Das Erstaunen über die passive Haltung der religiösen Vertreter des auserwählten Volkes wiederholt sich in gewisser Weise in der Gleichgültigkeit nicht weniger unserer Zeitgenossen, die genug über das Leben Jesu Christi wissen und möglicherweise als junge Menschen eine christliche Bildung erhielten, doch dann haben sie sich von der Kirche und von Jesus Christus abgewandt. In Deutschland bezeichnen sich beispielsweise 38 bis 39 Prozent der Bewohner als religionslos. Jedes Jahr verlässt eine beträchtliche Zahl von Menschen die Kirche. Wir wollen heute darum beten, dass sie das große Geschenk des Glaubens wiederentdecken, um Jesus Christus begegnen zu können, dem Kind, das sie mit ausgebreiteten Händen erwartet, um sie zu umarmen und zu segnen.

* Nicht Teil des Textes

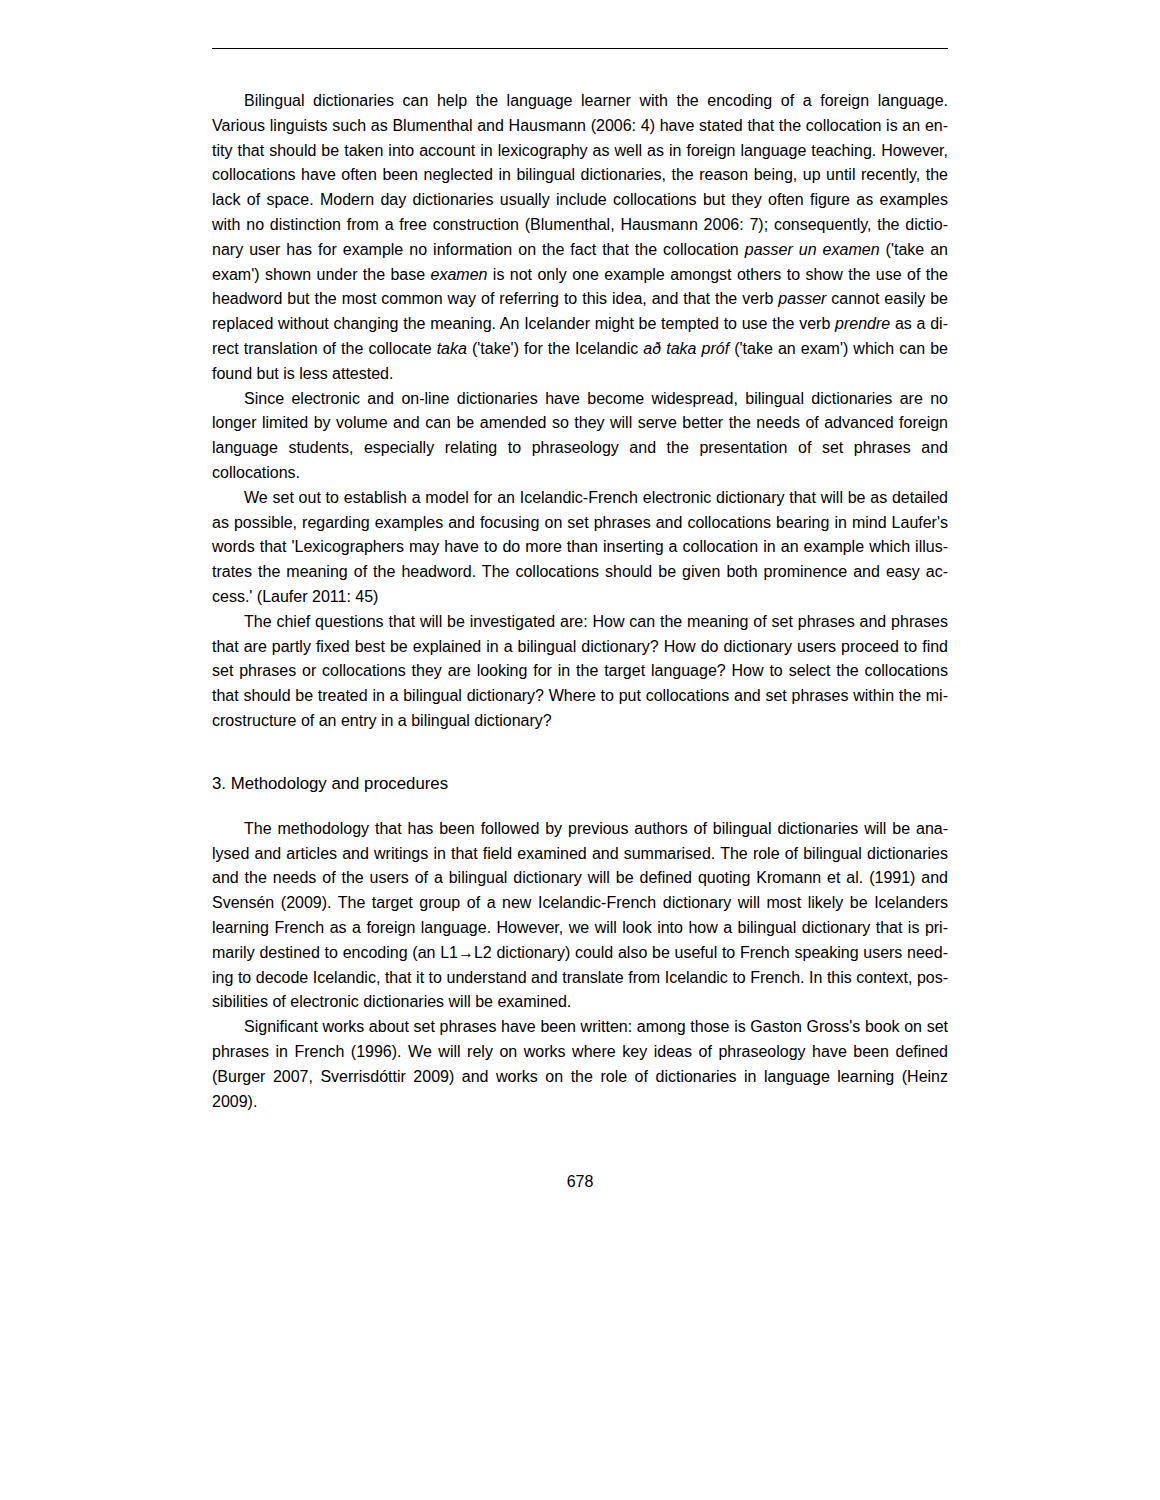Bilingual dictionaries can help the language learner with the encoding of a foreign language. Various linguists such as Blumenthal and Hausmann (2006: 4) have stated that the collocation is an entity that should be taken into account in lexicography as well as in foreign language teaching. However, collocations have often been neglected in bilingual dictionaries, the reason being, up until recently, the lack of space. Modern day dictionaries usually include collocations but they often figure as examples with no distinction from a free construction (Blumenthal, Hausmann 2006: 7); consequently, the dictionary user has for example no information on the fact that the collocation passer un examen ('take an exam') shown under the base examen is not only one example amongst others to show the use of the headword but the most common way of referring to this idea, and that the verb passer cannot easily be replaced without changing the meaning. An Icelander might be tempted to use the verb prendre as a direct translation of the collocate taka ('take') for the Icelandic að taka próf ('take an exam') which can be found but is less attested.
Since electronic and on-line dictionaries have become widespread, bilingual dictionaries are no longer limited by volume and can be amended so they will serve better the needs of advanced foreign language students, especially relating to phraseology and the presentation of set phrases and collocations.
We set out to establish a model for an Icelandic-French electronic dictionary that will be as detailed as possible, regarding examples and focusing on set phrases and collocations bearing in mind Laufer's words that 'Lexicographers may have to do more than inserting a collocation in an example which illustrates the meaning of the headword. The collocations should be given both prominence and easy access.' (Laufer 2011: 45)
The chief questions that will be investigated are: How can the meaning of set phrases and phrases that are partly fixed best be explained in a bilingual dictionary? How do dictionary users proceed to find set phrases or collocations they are looking for in the target language? How to select the collocations that should be treated in a bilingual dictionary? Where to put collocations and set phrases within the microstructure of an entry in a bilingual dictionary?
3. Methodology and procedures
The methodology that has been followed by previous authors of bilingual dictionaries will be analysed and articles and writings in that field examined and summarised. The role of bilingual dictionaries and the needs of the users of a bilingual dictionary will be defined quoting Kromann et al. (1991) and Svensén (2009). The target group of a new Icelandic-French dictionary will most likely be Icelanders learning French as a foreign language. However, we will look into how a bilingual dictionary that is primarily destined to encoding (an L1→L2 dictionary) could also be useful to French speaking users needing to decode Icelandic, that it to understand and translate from Icelandic to French. In this context, possibilities of electronic dictionaries will be examined.
Significant works about set phrases have been written: among those is Gaston Gross's book on set phrases in French (1996). We will rely on works where key ideas of phraseology have been defined (Burger 2007, Sverrisdóttir 2009) and works on the role of dictionaries in language learning (Heinz 2009).
678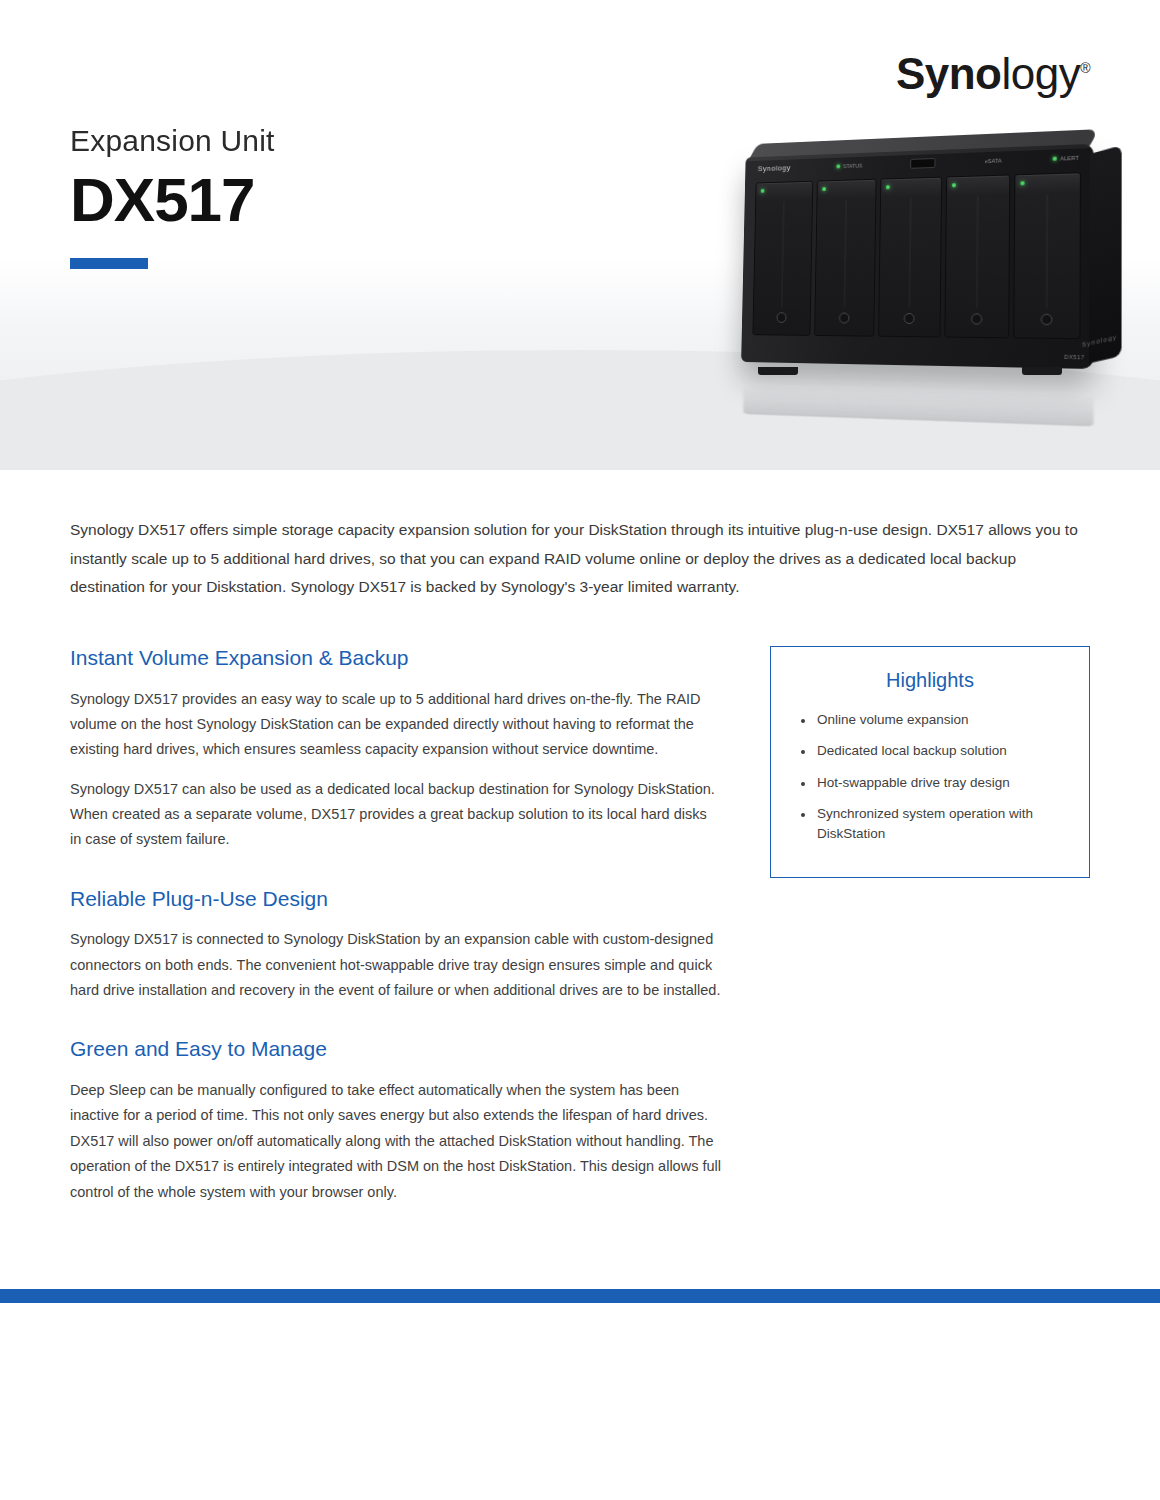Synology®
Expansion Unit
DX517
Synology
Synology STATUS eSATA ALERT
DX517
Synology DX517 offers simple storage capacity expansion solution for your DiskStation through its intuitive plug-n-use design. DX517 allows you to instantly scale up to 5 additional hard drives, so that you can expand RAID volume online or deploy the drives as a dedicated local backup destination for your Diskstation. Synology DX517 is backed by Synology's 3-year limited warranty.
Instant Volume Expansion & Backup
Synology DX517 provides an easy way to scale up to 5 additional hard drives on-the-fly. The RAID volume on the host Synology DiskStation can be expanded directly without having to reformat the existing hard drives, which ensures seamless capacity expansion without service downtime.
Synology DX517 can also be used as a dedicated local backup destination for Synology DiskStation. When created as a separate volume, DX517 provides a great backup solution to its local hard disks in case of system failure.
Reliable Plug-n-Use Design
Synology DX517 is connected to Synology DiskStation by an expansion cable with custom-designed connectors on both ends. The convenient hot-swappable drive tray design ensures simple and quick hard drive installation and recovery in the event of failure or when additional drives are to be installed.
Green and Easy to Manage
Deep Sleep can be manually configured to take effect automatically when the system has been inactive for a period of time. This not only saves energy but also extends the lifespan of hard drives. DX517 will also power on/off automatically along with the attached DiskStation without handling. The operation of the DX517 is entirely integrated with DSM on the host DiskStation. This design allows full control of the whole system with your browser only.
Highlights
Online volume expansion
Dedicated local backup solution
Hot-swappable drive tray design
Synchronized system operation with DiskStation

Die Weisen bleiben das positive Beispiel, dem wir alle folgen sollten. Sie stehen für die gelehrten Heiden, und als Astronomen repräsentieren sie die Wissenschaftler ihrer Zeit, welche die Wahrheit suchten. Über die Deutung der Konstellation der Sterne am Himmel haben sie sich dem König der Juden genähert, Jesus Christus. Vielleicht kannten sie die Bibel und die Prophetie: „Ein Stern geht in Jakob auf, ein Zepter erhebt sich in Israel“ (Num 24,17). In jedem Fall haben sie einen langen und mühevollen Weg auf sich genommen. Sie baten die politischen und religiösen Führer in Jerusalem um Hilfe, um zum Ort der Geburt Jesu zu gelangen. Alles drängt hin zum Höhepunkt der Begegnung mit dem Jesuskind: „Sie gingen in das Haus und sahen das Kind und Maria, seine Mutter; da fielen sie nieder und huldigten ihm“ (Mt 2,11). Sodann brachten die Weisen Jesus die Gaben dar, die vor allem Königen zuteilwurden: „Gold, Weihrauch und Myrrhe“ (Mt 2,11).

Liebe Brüder und Schwestern, an diesem Hochfest der Offenbarung Gottes an alle Völker wollen wir unseren Glauben erneuern und bekennen, dass er die kostbare Gabe des Heiligen Geistes ist, die wir über unsere Eltern und die kirchliche Gemeinschaft empfangen haben. Zugleich besiegen wir gegenüber Jesus Christus und seiner Kirche die Versuchungen der religiösen Gleichgültigkeit und der Abneigung. Wir wollen vielmehr dem Beispiel der Weisen folgen, die wussten, in ausgeglichener Weise die Beziehung zwischen Wissenschaft und Glaube zu leben. Sie sind aufgebrochen, um dem Messias in Gestalt des Jesuskindes zu begegnen. Folgen wir ihrem Beispiel auch in der Verehrung und Anbetung (vgl. Mt 2,11), wie auch im Überbringen der Gaben, weil wir wissen, dass das beste und schönste Geschenk für Jesus unser Leben ist. Amen.